4. What Is an N-Gram?

Explained in one sentence, an n-gram is a sequence of N adjacent words or letters from a particular source of text. For instance, if we consider the sentence

The quick brown fox jumps over the lazy dog.

and if we want to find all 5-grams constructed from a sentence’s words, then we have

The quick brown fox jumps

quick brown fox jumps over

brown fox jumps over the

fox jumps over the lazy

jumps over the lazy dog.

The formula for calculating the number of n-grams in a sentence with K words is

(1)   \begin{align*} \text{N-Grams}_{K} = K - (N - 1). \end{align*}

Mostly in practice, we use n-grams with a small number N, such as 1-gram (unigram), 2-gram (bigram), and 3-gram (trigram). In general, an n-gram is a very simple concept but it’s used for a variety of things in text mining and NLP.

One special generalization of n-grams is skip-gram. In skip-grams, components don’t need to be consecutive from the observable text but they may leave gaps. For example, a 2-skip-n-gram will skip every second word in the text and form a sequence of N words. We use skip-grams to obtain a higher level of generalization that is provided by n-grams. Some researchers use skip-grams as featured in classification models or as methods in language modeling to decrease perplexity.

In general, there are many applications of n-grams. We’ll present some of them below.

5. N-Gram Applications

With n-grams is possible to develop probabilistic models based on word occurrences. For instance, if the goal is to predict what word will follow the word “United”, most likely, it would be “States” because it’s likely that in some text corpus, bigrams that start with the word “United” will end with the word “States”. Based on all bigrams in the text corpus, that start with the word “United”, models will be able to learn the probability of the following word.

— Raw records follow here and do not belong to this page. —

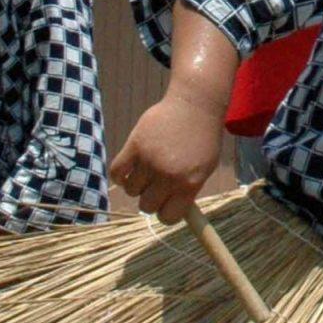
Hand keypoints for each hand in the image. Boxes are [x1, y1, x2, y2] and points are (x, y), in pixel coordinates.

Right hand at [110, 91, 225, 223]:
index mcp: (189, 183)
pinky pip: (117, 172)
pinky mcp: (134, 145)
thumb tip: (171, 211)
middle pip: (147, 207)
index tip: (165, 206)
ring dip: (136, 186)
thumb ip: (189, 190)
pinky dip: (119, 176)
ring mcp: (150, 160)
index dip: (166, 214)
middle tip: (155, 187)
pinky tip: (127, 172)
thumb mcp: (205, 168)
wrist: (195, 105)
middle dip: (151, 200)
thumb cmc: (203, 137)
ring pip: (131, 190)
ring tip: (145, 173)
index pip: (168, 217)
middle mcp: (169, 175)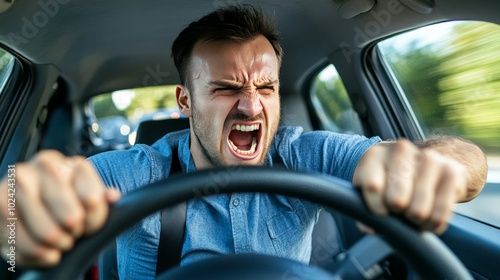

Of course, to achieve reasonable results, models will need a huge corpus of text. With this logic is possible to construct auto-completion systems. There are similar systems in Gmail or Google docs. Besides that, n-grams can be used in models related to:

  • Spelling correction
  • Text summarization
  • Part-of-speech tagging and others

Also, as we mentioned before, instead of representing one single word as a vector, we can use n-grams. For example, if the goal is to construct a sentiment analysis model, and we have the following example of two sentences:

No, this service is good.
This service is no good.

with unigrams, in both cases, we’ll have the same set of embedding vectors. But with bigrams, and the negative word “no” in the sentences, models will most likely differ the sentiment of “No, this” and “no good” bigrams.

Lastly, there are some applications where n-grams are used in analyzing protein sequences as well as DNA sequences.

6. Conclusion

In this article, we briefly introduced the term NLP and how NLP works. Following the NLP workflow, we came to the concept of n-grams and explained it in detail following with a few examples. Lastly, we presented some of the applications where n-grams can be used.